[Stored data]

● ● ● ●

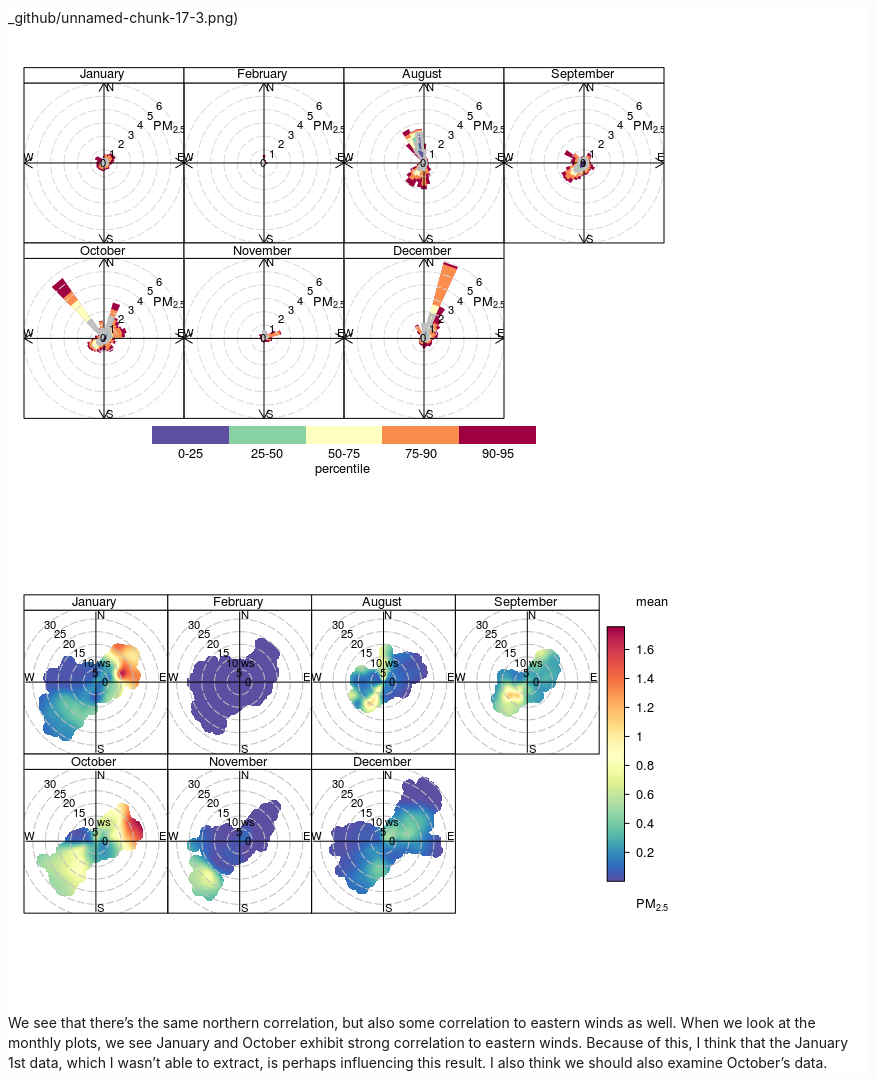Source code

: _github/unnamed-chunk-17-3.png)![](IS_Final_Deliverable_files/figure-markdown_github/unnamed-chunk-17-4.png)![](IS_Final_Deliverable_files/figure-markdown_github/unnamed-chunk-17-5.png)

We see that there’s the same northern correlation, but also some
correlation to eastern winds as well. When we look at the monthly plots,
we see January and October exhibit strong correlation to eastern winds.
Because of this, I think that the January 1st data, which I wasn’t able
to extract, is perhaps influencing this result. I also think we should
also examine October’s data.
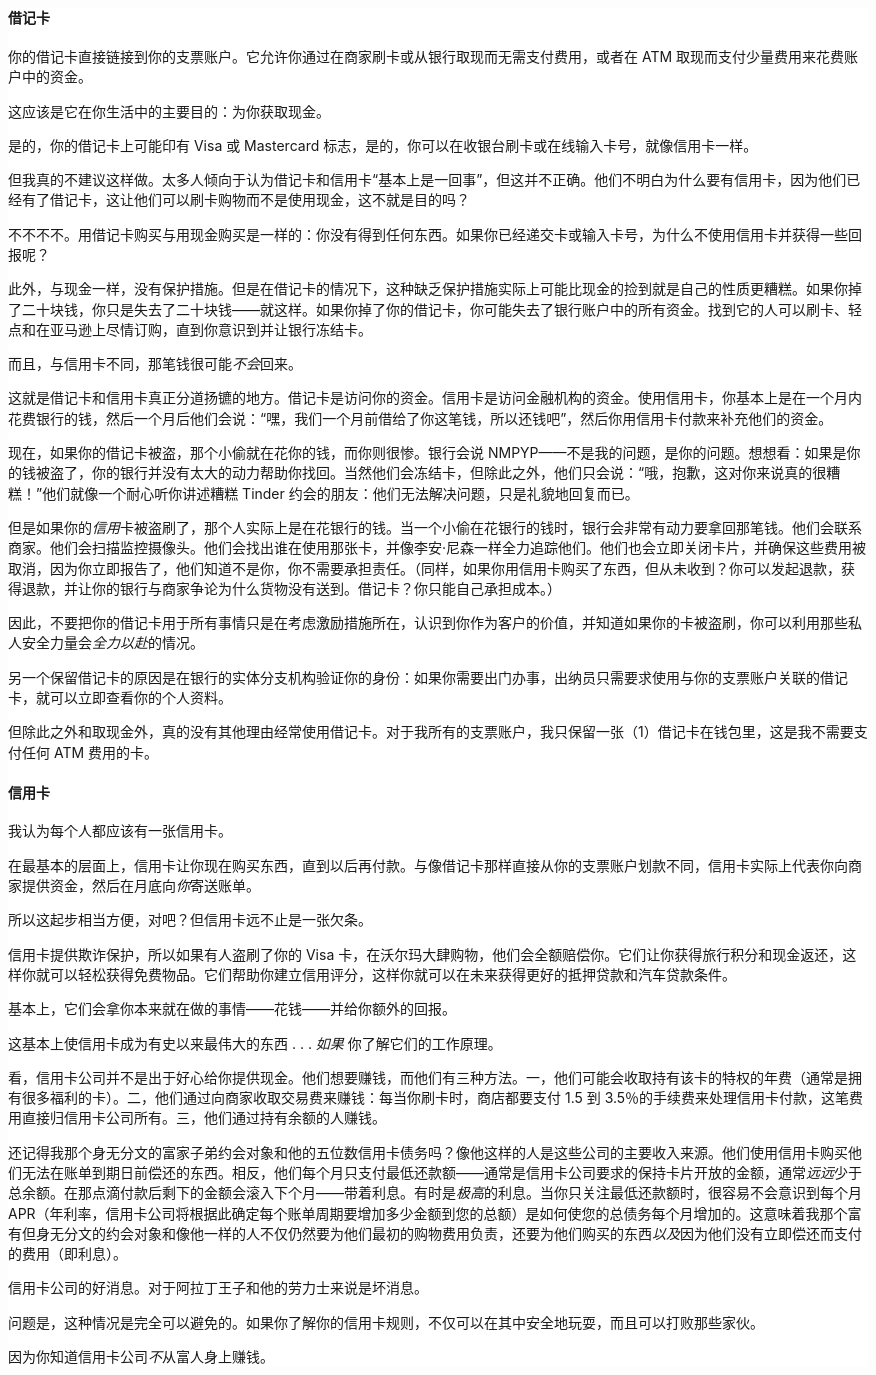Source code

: #### 借记卡

你的借记卡直接链接到你的支票账户。它允许你通过在商家刷卡或从银行取现而无需支付费用，或者在 ATM 取现而支付少量费用来花费账户中的资金。

这应该是它在你生活中的主要目的：为你获取现金。

是的，你的借记卡上可能印有 Visa 或 Mastercard 标志，是的，你可以在收银台刷卡或在线输入卡号，就像信用卡一样。

但我真的不建议这样做。太多人倾向于认为借记卡和信用卡“基本上是一回事”，但这并不正确。他们不明白为什么要有信用卡，因为他们已经有了借记卡，这让他们可以刷卡购物而不是使用现金，这不就是目的吗？

不不不不。用借记卡购买与用现金购买是一样的：你没有得到任何东西。如果你已经递交卡或输入卡号，为什么不使用信用卡并获得一些回报呢？

此外，与现金一样，没有保护措施。但是在借记卡的情况下，这种缺乏保护措施实际上可能比现金的捡到就是自己的性质更糟糕。如果你掉了二十块钱，你只是失去了二十块钱——就这样。如果你掉了你的借记卡，你可能失去了银行账户中的所有资金。找到它的人可以刷卡、轻点和在亚马逊上尽情订购，直到你意识到并让银行冻结卡。

而且，与信用卡不同，那笔钱很可能*不会*回来。

这就是借记卡和信用卡真正分道扬镳的地方。借记卡是访问你的资金。信用卡是访问金融机构的资金。使用信用卡，你基本上是在一个月内花费银行的钱，然后一个月后他们会说：“嘿，我们一个月前借给了你这笔钱，所以还钱吧”，然后你用信用卡付款来补充他们的资金。

现在，如果你的借记卡被盗，那个小偷就在花你的钱，而你则很惨。银行会说 NMPYP——不是我的问题，是你的问题。想想看：如果是你的钱被盗了，你的银行并没有太大的动力帮助你找回。当然他们会冻结卡，但除此之外，他们只会说：“哦，抱歉，这对你来说真的很糟糕！”他们就像一个耐心听你讲述糟糕 Tinder 约会的朋友：他们无法解决问题，只是礼貌地回复而已。

但是如果你的*信用*卡被盗刷了，那个人实际上是在花银行的钱。当一个小偷在花银行的钱时，银行会非常有动力要拿回那笔钱。他们会联系商家。他们会扫描监控摄像头。他们会找出谁在使用那张卡，并像李安·尼森一样全力追踪他们。他们也会立即关闭卡片，并确保这些费用被取消，因为你立即报告了，他们知道不是你，你不需要承担责任。（同样，如果你用信用卡购买了东西，但从未收到？你可以发起退款，获得退款，并让你的银行与商家争论为什么货物没有送到。借记卡？你只能自己承担成本。）

因此，不要把你的借记卡用于所有事情只是在考虑激励措施所在，认识到你作为客户的价值，并知道如果你的卡被盗刷，你可以利用那些私人安全力量会*全力以赴*的情况。

另一个保留借记卡的原因是在银行的实体分支机构验证你的身份：如果你需要出门办事，出纳员只需要求使用与你的支票账户关联的借记卡，就可以立即查看你的个人资料。

但除此之外和取现金外，真的没有其他理由经常使用借记卡。对于我所有的支票账户，我只保留一张（1）借记卡在钱包里，这是我不需要支付任何 ATM 费用的卡。

#### 信用卡

我认为每个人都应该有一张信用卡。

在最基本的层面上，信用卡让你现在购买东西，直到以后再付款。与像借记卡那样直接从你的支票账户划款不同，信用卡实际上代表你向商家提供资金，然后在月底向*你*寄送账单。

所以这起步相当方便，对吧？但信用卡远不止是一张欠条。

信用卡提供欺诈保护，所以如果有人盗刷了你的 Visa 卡，在沃尔玛大肆购物，他们会全额赔偿你。它们让你获得旅行积分和现金返还，这样你就可以轻松获得免费物品。它们帮助你建立信用评分，这样你就可以在未来获得更好的抵押贷款和汽车贷款条件。

基本上，它们会拿你本来就在做的事情——花钱——并给你额外的回报。

这基本上使信用卡成为有史以来最伟大的东西 . . . *如果* 你了解它们的工作原理。

看，信用卡公司并不是出于好心给你提供现金。他们想要赚钱，而他们有三种方法。一，他们可能会收取持有该卡的特权的年费（通常是拥有很多福利的卡）。二，他们通过向商家收取交易费来赚钱：每当你刷卡时，商店都要支付 1.5 到 3.5％的手续费来处理信用卡付款，这笔费用直接归信用卡公司所有。三，他们通过持有余额的人赚钱。

还记得我那个身无分文的富家子弟约会对象和他的五位数信用卡债务吗？像他这样的人是这些公司的主要收入来源。他们使用信用卡购买他们无法在账单到期日前偿还的东西。相反，他们每个月只支付最低还款额——通常是信用卡公司要求的保持卡片开放的金额，通常*远远*少于总余额。在那点滴付款后剩下的金额会滚入下个月——带着利息。有时是*极高*的利息。当你只关注最低还款额时，很容易不会意识到每个月 APR（年利率，信用卡公司将根据此确定每个账单周期要增加多少金额到您的总额）是如何使您的总债务每个月增加的。这意味着我那个富有但身无分文的约会对象和像他一样的人不仅仍然要为他们最初的购物费用负责，还要为他们购买的东西*以及*因为他们没有立即偿还而支付的费用（即利息）。

信用卡公司的好消息。对于阿拉丁王子和他的劳力士来说是坏消息。

问题是，这种情况是完全可以避免的。如果你了解你的信用卡规则，不仅可以在其中安全地玩耍，而且可以打败那些家伙。

因为你知道信用卡公司*不*从富人身上赚钱。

● ● ● ●

[EXERCISE PROMPT]
Your reply should be only the number of lines in the records above that include "winds".

[OUTPUT FOR THIS EXERCISE]
2